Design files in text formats
◇ ◇ ◇ ◇ ◇ ◇ ◇

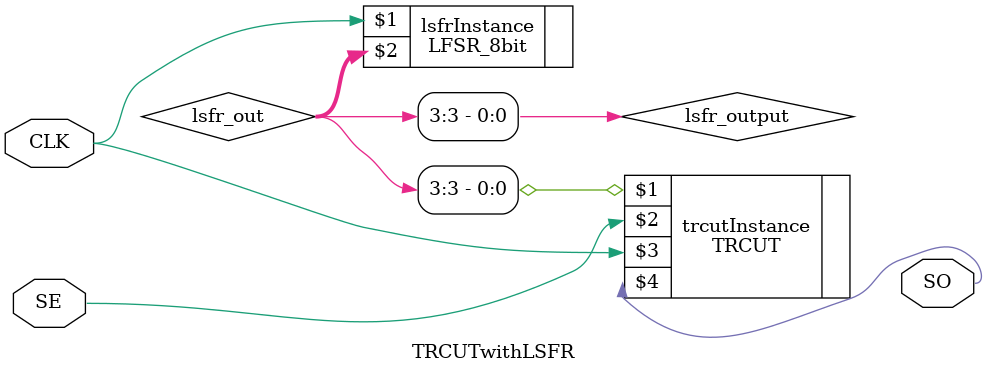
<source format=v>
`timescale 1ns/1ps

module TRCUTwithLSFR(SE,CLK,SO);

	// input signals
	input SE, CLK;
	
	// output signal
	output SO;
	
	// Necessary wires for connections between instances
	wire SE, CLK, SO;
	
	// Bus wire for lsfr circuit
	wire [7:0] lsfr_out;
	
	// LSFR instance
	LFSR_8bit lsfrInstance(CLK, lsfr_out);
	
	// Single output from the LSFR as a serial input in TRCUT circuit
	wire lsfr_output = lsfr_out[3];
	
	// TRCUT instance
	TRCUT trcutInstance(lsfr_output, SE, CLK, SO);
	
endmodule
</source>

◇ ◇ ◇ ◇ ◇ ◇ ◇

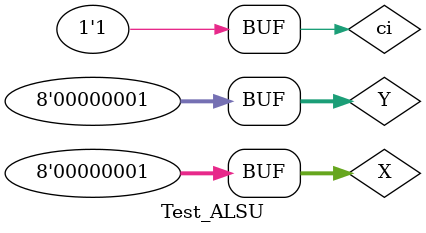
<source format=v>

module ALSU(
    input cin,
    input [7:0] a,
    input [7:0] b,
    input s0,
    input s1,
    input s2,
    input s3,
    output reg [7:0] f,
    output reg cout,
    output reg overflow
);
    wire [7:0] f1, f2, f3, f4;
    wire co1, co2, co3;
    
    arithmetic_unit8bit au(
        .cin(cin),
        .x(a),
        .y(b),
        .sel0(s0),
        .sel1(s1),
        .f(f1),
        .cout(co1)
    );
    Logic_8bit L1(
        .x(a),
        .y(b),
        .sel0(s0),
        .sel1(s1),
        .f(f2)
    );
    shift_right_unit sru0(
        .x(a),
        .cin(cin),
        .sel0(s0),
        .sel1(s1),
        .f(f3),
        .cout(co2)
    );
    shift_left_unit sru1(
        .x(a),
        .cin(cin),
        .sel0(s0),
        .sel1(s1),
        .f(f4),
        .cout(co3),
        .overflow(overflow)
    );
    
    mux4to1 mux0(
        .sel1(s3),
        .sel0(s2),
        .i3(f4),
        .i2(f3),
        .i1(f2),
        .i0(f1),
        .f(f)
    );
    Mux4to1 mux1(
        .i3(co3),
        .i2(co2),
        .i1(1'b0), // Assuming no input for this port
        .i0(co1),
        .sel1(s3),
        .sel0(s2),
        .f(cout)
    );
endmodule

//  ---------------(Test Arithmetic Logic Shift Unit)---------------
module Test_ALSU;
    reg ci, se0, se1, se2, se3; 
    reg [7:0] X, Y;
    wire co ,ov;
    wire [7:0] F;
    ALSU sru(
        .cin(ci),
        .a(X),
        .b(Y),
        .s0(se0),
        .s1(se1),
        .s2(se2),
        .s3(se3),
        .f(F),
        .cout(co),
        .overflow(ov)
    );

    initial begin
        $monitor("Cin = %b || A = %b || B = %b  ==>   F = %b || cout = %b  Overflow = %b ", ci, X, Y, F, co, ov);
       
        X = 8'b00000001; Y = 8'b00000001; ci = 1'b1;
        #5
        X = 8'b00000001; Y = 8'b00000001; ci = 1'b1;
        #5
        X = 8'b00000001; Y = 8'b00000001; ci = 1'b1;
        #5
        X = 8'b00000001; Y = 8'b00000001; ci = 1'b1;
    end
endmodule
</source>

◇ ◇ ◇ ◇ ◇ ◇ ◇

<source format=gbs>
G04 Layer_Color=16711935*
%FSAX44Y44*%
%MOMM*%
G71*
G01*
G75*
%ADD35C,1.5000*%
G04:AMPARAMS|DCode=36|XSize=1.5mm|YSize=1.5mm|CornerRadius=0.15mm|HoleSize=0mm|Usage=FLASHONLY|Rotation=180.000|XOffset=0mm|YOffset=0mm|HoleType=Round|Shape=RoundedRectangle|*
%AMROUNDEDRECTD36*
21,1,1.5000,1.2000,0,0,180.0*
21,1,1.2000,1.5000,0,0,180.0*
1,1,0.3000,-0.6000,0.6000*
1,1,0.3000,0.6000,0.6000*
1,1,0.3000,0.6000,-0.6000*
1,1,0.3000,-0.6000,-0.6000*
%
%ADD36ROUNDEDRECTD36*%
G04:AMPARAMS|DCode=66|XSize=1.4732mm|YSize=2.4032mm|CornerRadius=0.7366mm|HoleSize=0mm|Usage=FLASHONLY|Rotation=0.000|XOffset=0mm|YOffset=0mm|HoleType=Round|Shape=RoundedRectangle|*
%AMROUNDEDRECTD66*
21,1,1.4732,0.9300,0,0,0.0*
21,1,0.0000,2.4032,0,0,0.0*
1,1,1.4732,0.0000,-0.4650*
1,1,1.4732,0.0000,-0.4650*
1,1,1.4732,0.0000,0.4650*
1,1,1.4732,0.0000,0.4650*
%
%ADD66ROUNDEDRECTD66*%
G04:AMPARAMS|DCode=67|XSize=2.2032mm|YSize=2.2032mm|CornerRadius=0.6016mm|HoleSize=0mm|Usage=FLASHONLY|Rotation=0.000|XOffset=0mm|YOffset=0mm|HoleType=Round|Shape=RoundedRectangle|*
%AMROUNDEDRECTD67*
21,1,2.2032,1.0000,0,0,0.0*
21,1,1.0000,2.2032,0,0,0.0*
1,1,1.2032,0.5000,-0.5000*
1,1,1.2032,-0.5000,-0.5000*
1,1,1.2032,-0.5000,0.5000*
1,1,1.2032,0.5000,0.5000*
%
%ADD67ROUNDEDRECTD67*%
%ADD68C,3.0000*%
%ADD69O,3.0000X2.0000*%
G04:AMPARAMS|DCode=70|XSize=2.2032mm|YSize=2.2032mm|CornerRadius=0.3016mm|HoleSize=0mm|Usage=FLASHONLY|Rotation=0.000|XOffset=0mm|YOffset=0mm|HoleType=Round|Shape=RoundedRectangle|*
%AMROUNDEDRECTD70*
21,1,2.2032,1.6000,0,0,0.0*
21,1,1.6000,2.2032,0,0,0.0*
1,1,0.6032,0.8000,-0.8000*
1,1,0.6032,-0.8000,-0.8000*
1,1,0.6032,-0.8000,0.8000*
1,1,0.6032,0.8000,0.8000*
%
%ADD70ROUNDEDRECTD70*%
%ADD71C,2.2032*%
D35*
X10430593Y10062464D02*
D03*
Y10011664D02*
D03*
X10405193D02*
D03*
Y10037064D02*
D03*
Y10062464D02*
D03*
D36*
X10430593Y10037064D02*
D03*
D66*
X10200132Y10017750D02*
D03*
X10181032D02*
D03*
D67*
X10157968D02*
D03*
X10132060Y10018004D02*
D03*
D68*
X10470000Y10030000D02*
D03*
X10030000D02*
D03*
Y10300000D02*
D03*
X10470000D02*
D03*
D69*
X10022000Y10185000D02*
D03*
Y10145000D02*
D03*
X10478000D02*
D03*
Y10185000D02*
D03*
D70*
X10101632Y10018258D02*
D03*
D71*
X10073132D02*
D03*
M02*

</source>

◇ ◇ ◇ ◇ ◇ ◇ ◇

Goal of the exercise: Look through the entries above and find each line where the word "XOffset" occurs; copy those lines.

Task solution:
G04:AMPARAMS|DCode=36|XSize=1.5mm|YSize=1.5mm|CornerRadius=0.15mm|HoleSize=0mm|Usage=FLASHONLY|Rotation=180.000|XOffset=0mm|YOffset=0mm|HoleType=Round|Shape=RoundedRectangle|*
G04:AMPARAMS|DCode=66|XSize=1.4732mm|YSize=2.4032mm|CornerRadius=0.7366mm|HoleSize=0mm|Usage=FLASHONLY|Rotation=0.000|XOffset=0mm|YOffset=0mm|HoleType=Round|Shape=RoundedRectangle|*
G04:AMPARAMS|DCode=67|XSize=2.2032mm|YSize=2.2032mm|CornerRadius=0.6016mm|HoleSize=0mm|Usage=FLASHONLY|Rotation=0.000|XOffset=0mm|YOffset=0mm|HoleType=Round|Shape=RoundedRectangle|*
G04:AMPARAMS|DCode=70|XSize=2.2032mm|YSize=2.2032mm|CornerRadius=0.3016mm|HoleSize=0mm|Usage=FLASHONLY|Rotation=0.000|XOffset=0mm|YOffset=0mm|HoleType=Round|Shape=RoundedRectangle|*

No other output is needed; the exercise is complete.